Machine to machines specialist () shrugged of a flat eurozone market and component shortages elsewhere to lift interim profits by 20%.
Oozi Cats, chief executive, said the first half performance reflected its recent acquisitions in the automotive and internet of things arenas starting to pull their weight.
The company, which flagged the results a couple of weeks ago, said revenues in the half year to June rose by 13% to US$156.3mln, underlying profits by 28% to US$21.8mln and pre-tax profits by 20% to US$8.8mln.
Margins also improved, Cats said, as the contribution from the services side of the business increased.
“Our strategic acquisitions in the area of IoT connectivity and Application Enablement Platform (AEP) in recent years have added a layer of recurring revenues to Telit’s traditional business and we expect them to continue increasing their contribution over the coming years.”

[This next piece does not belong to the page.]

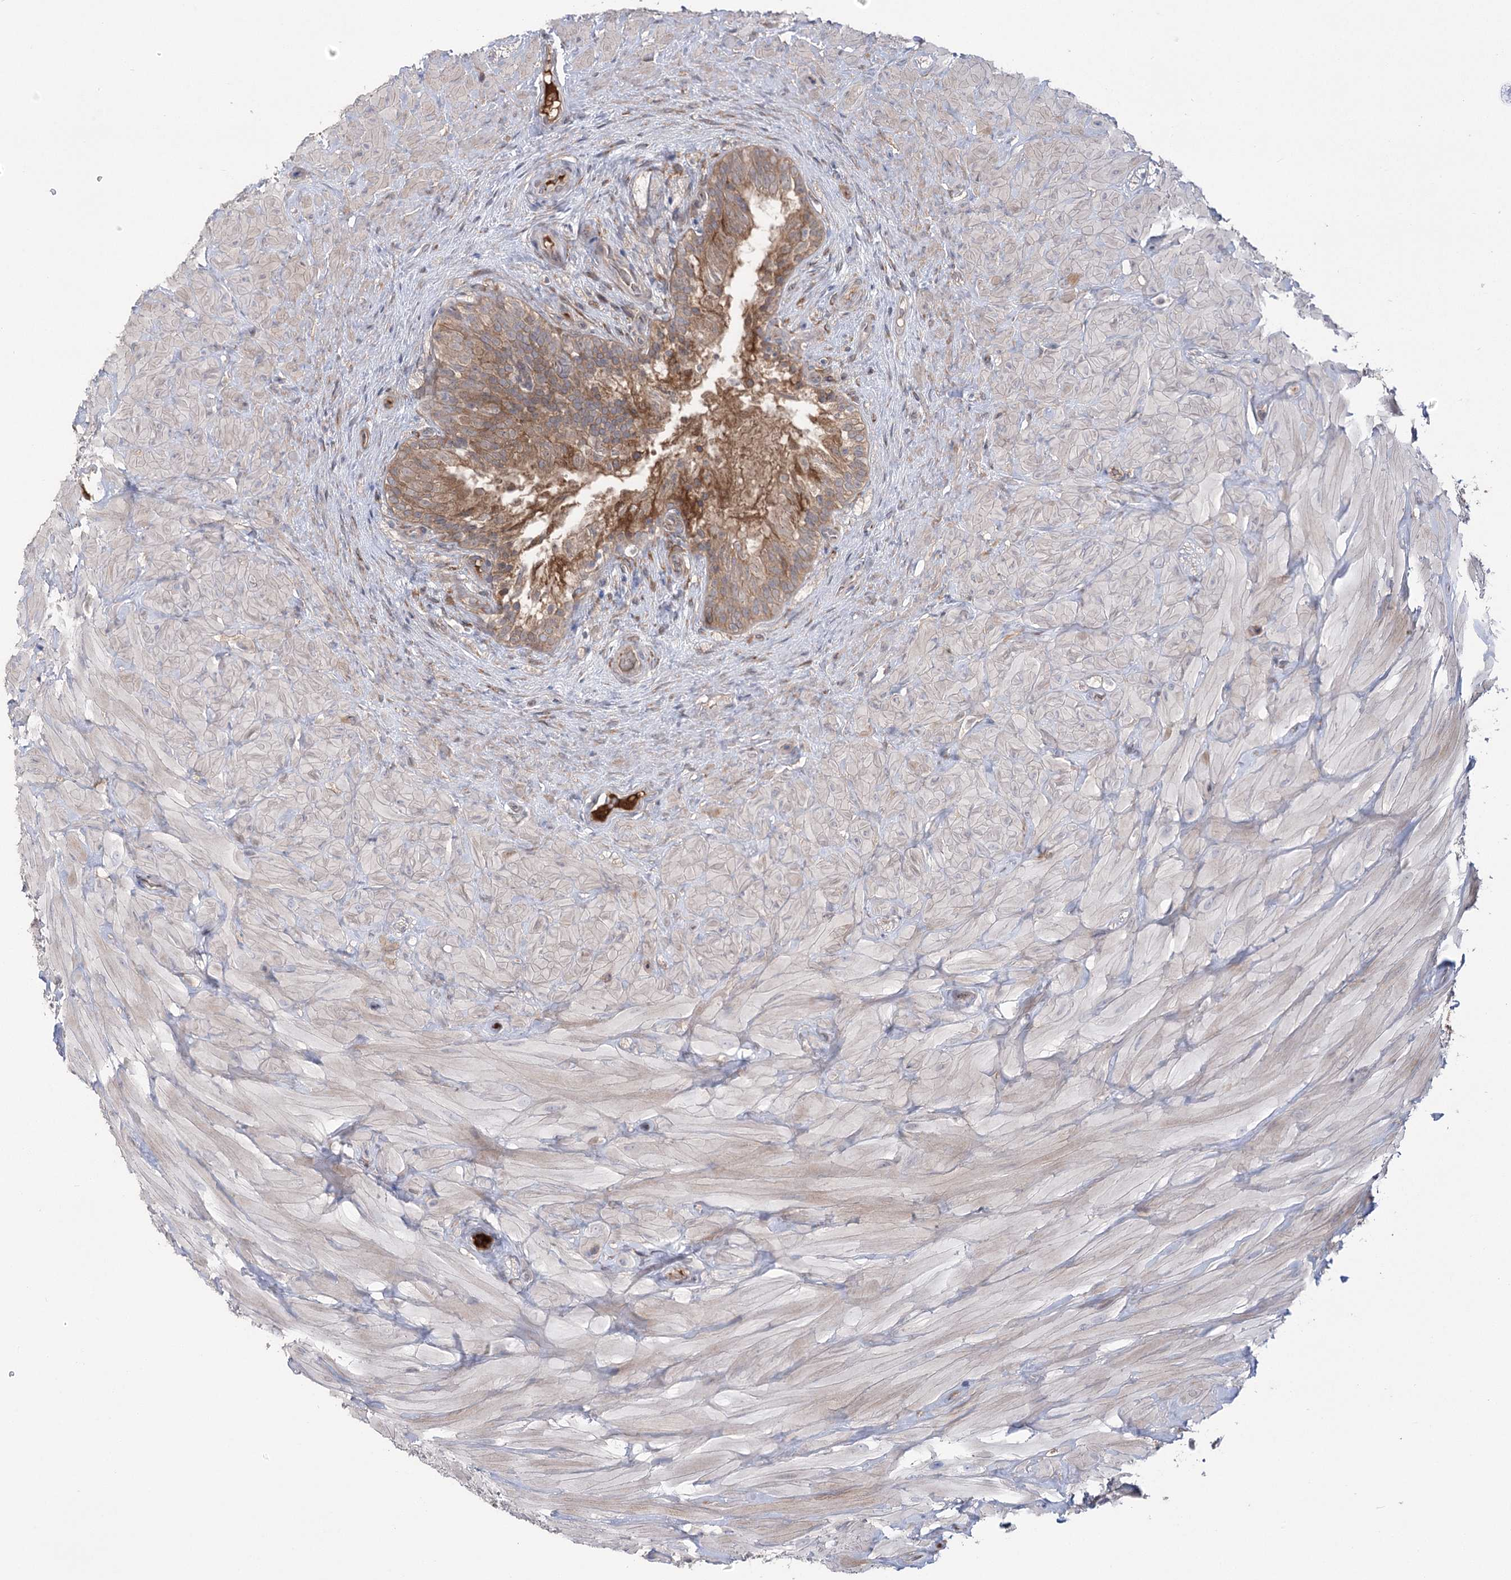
{"staining": {"intensity": "moderate", "quantity": ">75%", "location": "cytoplasmic/membranous"}, "tissue": "epididymis", "cell_type": "Glandular cells", "image_type": "normal", "snomed": [{"axis": "morphology", "description": "Normal tissue, NOS"}, {"axis": "topography", "description": "Soft tissue"}, {"axis": "topography", "description": "Epididymis"}], "caption": "Brown immunohistochemical staining in unremarkable epididymis displays moderate cytoplasmic/membranous positivity in approximately >75% of glandular cells.", "gene": "PLEKHA5", "patient": {"sex": "male", "age": 26}}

Telit added that revenues in the Americas region were affected by a components shortage due to strong demand by the smartphone industry, resulting in several component supply constraints, bit it expects full year revenue for this region to reflect substantial growth compared to 2014.
The challenging conditions in the Eurozone economy continued into 2015, with the m2m/IoT market remaining flat with virtually no growth, but it expects to benefit when the Eurozone economy starts tp pick up again.
Telit had already forecast full year revenues would be between $347-$354mln and underlying earnings [Adjusted EBITDA] $42-$47mln and it re-affirmed those numbers today.